┌──

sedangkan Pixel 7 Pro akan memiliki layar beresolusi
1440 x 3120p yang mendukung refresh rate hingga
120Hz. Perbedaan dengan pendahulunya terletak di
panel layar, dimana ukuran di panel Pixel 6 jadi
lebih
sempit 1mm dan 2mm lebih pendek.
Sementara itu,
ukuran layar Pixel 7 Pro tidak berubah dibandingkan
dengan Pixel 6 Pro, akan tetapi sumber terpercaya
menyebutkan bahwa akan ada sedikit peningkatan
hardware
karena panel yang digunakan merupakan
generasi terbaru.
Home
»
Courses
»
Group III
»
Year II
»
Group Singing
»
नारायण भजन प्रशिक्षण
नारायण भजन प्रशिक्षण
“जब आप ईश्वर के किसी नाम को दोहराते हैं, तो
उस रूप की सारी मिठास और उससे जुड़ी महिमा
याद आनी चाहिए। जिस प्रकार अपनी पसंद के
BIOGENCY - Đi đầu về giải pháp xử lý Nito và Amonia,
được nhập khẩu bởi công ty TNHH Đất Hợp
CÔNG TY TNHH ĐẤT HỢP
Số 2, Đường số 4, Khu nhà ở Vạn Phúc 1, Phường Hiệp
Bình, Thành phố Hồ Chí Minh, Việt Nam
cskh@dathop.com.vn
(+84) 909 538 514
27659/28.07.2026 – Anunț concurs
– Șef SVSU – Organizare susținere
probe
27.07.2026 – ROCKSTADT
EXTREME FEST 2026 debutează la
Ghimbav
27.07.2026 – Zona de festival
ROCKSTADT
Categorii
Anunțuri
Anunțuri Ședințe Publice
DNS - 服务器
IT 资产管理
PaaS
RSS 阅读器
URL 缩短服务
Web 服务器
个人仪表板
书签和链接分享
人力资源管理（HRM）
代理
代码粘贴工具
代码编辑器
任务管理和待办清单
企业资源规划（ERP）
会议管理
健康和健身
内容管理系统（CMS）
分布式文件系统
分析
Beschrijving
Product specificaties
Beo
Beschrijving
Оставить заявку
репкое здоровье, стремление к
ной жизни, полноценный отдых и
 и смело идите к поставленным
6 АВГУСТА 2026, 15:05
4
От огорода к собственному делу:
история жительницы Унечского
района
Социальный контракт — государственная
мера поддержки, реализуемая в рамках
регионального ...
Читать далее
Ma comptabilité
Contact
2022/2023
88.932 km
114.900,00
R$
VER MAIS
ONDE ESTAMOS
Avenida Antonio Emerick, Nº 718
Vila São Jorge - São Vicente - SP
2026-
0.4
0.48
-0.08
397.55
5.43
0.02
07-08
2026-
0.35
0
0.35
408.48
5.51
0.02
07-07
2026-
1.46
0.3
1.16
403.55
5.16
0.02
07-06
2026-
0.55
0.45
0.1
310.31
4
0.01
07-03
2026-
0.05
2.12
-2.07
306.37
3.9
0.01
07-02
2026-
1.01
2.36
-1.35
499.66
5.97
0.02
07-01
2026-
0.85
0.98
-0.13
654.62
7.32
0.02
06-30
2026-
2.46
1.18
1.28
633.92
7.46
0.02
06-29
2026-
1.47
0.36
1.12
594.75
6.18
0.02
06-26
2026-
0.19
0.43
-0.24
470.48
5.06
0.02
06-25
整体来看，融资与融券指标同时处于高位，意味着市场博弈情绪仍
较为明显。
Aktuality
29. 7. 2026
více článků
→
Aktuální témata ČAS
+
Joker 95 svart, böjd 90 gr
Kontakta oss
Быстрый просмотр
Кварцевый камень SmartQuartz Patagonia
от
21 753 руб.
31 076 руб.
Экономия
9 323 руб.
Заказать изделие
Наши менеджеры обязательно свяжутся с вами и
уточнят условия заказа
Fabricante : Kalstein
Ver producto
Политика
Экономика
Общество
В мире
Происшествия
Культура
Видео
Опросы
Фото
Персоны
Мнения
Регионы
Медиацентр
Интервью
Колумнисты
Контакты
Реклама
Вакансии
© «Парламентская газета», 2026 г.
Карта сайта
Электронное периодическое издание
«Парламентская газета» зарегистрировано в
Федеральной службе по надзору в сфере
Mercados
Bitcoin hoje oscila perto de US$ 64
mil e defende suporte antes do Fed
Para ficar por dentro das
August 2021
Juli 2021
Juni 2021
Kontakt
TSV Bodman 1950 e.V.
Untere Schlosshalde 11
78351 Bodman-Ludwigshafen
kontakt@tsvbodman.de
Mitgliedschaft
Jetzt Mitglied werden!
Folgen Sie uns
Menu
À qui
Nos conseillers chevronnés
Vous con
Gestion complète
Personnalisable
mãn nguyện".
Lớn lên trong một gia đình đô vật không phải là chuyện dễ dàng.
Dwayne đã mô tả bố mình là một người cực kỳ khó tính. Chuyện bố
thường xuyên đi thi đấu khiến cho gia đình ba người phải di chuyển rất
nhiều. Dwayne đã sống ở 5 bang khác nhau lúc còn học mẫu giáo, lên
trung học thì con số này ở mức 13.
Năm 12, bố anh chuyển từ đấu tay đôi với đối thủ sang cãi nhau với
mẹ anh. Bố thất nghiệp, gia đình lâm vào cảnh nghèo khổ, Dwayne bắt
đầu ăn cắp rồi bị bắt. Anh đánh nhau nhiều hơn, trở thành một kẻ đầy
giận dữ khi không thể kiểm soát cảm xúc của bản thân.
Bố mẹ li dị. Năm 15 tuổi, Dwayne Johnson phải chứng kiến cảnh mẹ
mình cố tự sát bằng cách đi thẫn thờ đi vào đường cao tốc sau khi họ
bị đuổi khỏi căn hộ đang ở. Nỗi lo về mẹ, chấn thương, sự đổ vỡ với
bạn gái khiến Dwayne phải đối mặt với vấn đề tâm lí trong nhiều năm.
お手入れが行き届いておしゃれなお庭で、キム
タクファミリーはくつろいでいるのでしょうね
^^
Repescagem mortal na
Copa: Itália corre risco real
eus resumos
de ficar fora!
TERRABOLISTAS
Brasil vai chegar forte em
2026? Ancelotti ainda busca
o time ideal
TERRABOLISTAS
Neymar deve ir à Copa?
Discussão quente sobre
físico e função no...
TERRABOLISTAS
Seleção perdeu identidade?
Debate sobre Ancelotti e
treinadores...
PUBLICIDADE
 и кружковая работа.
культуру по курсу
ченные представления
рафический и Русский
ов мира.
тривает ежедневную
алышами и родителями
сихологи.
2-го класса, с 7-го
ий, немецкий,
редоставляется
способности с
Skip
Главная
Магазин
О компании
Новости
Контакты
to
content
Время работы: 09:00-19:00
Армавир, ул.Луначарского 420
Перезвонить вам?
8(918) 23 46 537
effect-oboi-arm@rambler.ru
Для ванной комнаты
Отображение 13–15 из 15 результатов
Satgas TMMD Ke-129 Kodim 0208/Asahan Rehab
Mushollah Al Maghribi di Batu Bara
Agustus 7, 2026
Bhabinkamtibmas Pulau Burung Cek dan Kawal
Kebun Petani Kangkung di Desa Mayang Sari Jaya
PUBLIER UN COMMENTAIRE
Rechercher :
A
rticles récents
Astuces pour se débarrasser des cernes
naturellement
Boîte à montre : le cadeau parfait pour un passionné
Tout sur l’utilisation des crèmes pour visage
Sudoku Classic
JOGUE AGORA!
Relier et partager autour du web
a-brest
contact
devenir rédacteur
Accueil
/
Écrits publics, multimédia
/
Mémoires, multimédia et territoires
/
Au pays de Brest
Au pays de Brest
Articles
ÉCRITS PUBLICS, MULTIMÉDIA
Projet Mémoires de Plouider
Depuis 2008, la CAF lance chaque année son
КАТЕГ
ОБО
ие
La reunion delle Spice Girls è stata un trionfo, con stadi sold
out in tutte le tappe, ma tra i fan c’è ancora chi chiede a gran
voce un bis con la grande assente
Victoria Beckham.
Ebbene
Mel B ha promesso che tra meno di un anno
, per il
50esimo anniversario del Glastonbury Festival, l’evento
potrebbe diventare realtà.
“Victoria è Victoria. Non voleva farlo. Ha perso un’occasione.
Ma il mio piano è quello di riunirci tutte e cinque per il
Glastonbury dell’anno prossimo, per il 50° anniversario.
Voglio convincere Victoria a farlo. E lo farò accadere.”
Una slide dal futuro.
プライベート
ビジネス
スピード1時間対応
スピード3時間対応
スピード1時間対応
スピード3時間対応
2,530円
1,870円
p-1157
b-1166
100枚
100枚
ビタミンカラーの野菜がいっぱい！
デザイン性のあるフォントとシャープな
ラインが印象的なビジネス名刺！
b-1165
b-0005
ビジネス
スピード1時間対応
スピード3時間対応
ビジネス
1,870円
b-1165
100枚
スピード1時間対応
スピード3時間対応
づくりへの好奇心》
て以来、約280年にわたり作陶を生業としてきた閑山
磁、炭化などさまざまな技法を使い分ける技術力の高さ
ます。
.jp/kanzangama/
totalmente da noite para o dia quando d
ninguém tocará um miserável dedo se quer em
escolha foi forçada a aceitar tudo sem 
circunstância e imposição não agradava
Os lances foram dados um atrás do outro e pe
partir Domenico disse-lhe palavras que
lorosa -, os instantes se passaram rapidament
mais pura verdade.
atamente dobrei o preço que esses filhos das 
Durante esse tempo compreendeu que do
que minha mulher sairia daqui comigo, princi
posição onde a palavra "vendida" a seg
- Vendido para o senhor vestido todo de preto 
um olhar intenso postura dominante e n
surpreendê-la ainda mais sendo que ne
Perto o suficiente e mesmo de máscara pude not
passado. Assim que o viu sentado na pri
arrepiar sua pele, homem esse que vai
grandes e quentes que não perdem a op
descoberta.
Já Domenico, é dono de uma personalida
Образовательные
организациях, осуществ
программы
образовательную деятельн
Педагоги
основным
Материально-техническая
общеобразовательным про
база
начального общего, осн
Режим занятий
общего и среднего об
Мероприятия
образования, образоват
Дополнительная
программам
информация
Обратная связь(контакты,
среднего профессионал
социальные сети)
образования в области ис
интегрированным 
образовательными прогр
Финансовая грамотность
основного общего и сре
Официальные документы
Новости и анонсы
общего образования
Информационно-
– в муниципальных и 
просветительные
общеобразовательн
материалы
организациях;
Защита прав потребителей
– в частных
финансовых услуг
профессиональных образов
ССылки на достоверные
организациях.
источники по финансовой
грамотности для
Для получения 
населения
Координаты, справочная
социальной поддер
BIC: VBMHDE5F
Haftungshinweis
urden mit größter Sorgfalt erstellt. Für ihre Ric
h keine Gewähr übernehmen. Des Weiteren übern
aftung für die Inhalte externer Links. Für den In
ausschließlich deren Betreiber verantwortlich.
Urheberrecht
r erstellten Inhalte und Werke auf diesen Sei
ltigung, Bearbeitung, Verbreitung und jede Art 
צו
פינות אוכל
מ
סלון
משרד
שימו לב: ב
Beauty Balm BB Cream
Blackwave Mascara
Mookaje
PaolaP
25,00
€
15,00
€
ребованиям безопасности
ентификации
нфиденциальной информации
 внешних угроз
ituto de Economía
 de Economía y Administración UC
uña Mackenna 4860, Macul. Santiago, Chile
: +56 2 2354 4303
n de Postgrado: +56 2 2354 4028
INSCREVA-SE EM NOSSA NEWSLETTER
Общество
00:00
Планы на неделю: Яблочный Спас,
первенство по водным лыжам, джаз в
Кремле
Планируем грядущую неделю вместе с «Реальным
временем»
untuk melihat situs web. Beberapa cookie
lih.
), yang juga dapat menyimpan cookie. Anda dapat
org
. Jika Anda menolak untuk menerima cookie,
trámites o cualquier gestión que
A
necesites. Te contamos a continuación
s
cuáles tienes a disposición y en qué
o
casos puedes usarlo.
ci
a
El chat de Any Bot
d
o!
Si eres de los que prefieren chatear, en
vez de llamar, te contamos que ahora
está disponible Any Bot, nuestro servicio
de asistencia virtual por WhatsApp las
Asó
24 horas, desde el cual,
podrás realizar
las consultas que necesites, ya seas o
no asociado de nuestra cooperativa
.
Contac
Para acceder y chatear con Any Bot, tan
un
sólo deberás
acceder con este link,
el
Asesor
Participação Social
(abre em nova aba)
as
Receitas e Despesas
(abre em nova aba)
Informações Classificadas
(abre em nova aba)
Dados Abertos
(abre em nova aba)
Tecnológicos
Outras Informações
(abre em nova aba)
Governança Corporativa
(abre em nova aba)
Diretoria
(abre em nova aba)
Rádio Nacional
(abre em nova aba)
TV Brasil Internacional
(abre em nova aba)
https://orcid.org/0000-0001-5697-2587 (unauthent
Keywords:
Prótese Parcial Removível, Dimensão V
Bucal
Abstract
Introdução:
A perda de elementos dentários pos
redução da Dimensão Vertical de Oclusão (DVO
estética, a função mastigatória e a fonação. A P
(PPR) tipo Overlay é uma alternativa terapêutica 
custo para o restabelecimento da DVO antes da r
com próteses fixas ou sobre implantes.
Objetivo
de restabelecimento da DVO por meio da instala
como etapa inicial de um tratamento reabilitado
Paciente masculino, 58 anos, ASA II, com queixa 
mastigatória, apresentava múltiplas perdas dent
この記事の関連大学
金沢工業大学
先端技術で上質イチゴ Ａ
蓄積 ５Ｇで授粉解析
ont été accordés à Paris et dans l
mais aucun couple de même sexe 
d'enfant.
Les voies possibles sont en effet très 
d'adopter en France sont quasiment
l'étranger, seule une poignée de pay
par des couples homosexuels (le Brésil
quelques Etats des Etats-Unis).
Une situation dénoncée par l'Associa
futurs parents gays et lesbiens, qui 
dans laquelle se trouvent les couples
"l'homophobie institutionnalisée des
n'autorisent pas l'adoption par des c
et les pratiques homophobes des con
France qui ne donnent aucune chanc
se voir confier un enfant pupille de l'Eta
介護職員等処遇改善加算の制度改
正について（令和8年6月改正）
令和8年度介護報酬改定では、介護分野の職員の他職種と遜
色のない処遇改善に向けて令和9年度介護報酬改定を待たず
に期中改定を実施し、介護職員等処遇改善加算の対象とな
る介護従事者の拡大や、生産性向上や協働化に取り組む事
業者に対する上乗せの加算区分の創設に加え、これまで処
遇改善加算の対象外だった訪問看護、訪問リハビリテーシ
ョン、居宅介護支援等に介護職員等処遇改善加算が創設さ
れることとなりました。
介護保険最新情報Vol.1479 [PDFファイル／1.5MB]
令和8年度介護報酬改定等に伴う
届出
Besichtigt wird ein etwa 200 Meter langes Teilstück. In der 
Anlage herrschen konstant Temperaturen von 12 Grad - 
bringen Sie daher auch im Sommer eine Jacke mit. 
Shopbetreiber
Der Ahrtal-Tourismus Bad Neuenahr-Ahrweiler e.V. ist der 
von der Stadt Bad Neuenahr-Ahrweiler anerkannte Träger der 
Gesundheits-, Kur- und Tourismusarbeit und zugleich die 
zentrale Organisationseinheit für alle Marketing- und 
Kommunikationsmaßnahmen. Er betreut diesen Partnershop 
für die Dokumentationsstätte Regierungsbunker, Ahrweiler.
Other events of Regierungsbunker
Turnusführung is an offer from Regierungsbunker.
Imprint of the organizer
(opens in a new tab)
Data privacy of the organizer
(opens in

└──

## [What the task asks]
Write out exactly, please, the lines beginning at the start of the material and ending with the line that holds "27659/28.07.2026 – Anunț concurs", both included.

## [Solution]
sedangkan Pixel 7 Pro akan memiliki layar beresolusi
1440 x 3120p yang mendukung refresh rate hingga
120Hz. Perbedaan dengan pendahulunya terletak di
panel layar, dimana ukuran di panel Pixel 6 jadi
lebih
sempit 1mm dan 2mm lebih pendek.
Sementara itu,
ukuran layar Pixel 7 Pro tidak berubah dibandingkan
dengan Pixel 6 Pro, akan tetapi sumber terpercaya
menyebutkan bahwa akan ada sedikit peningkatan
hardware
karena panel yang digunakan merupakan
generasi terbaru.
Home
»
Courses
»
Group III
»
Year II
»
Group Singing
»
नारायण भजन प्रशिक्षण
नारायण भजन प्रशिक्षण
“जब आप ईश्वर के किसी नाम को दोहराते हैं, तो
उस रूप की सारी मिठास और उससे जुड़ी महिमा
याद आनी चाहिए। जिस प्रकार अपनी पसंद के
BIOGENCY - Đi đầu về giải pháp xử lý Nito và Amonia,
được nhập khẩu bởi công ty TNHH Đất Hợp
CÔNG TY TNHH ĐẤT HỢP
Số 2, Đường số 4, Khu nhà ở Vạn Phúc 1, Phường Hiệp
Bình, Thành phố Hồ Chí Minh, Việt Nam
cskh@dathop.com.vn
(+84) 909 538 514
27659/28.07.2026 – Anunț concurs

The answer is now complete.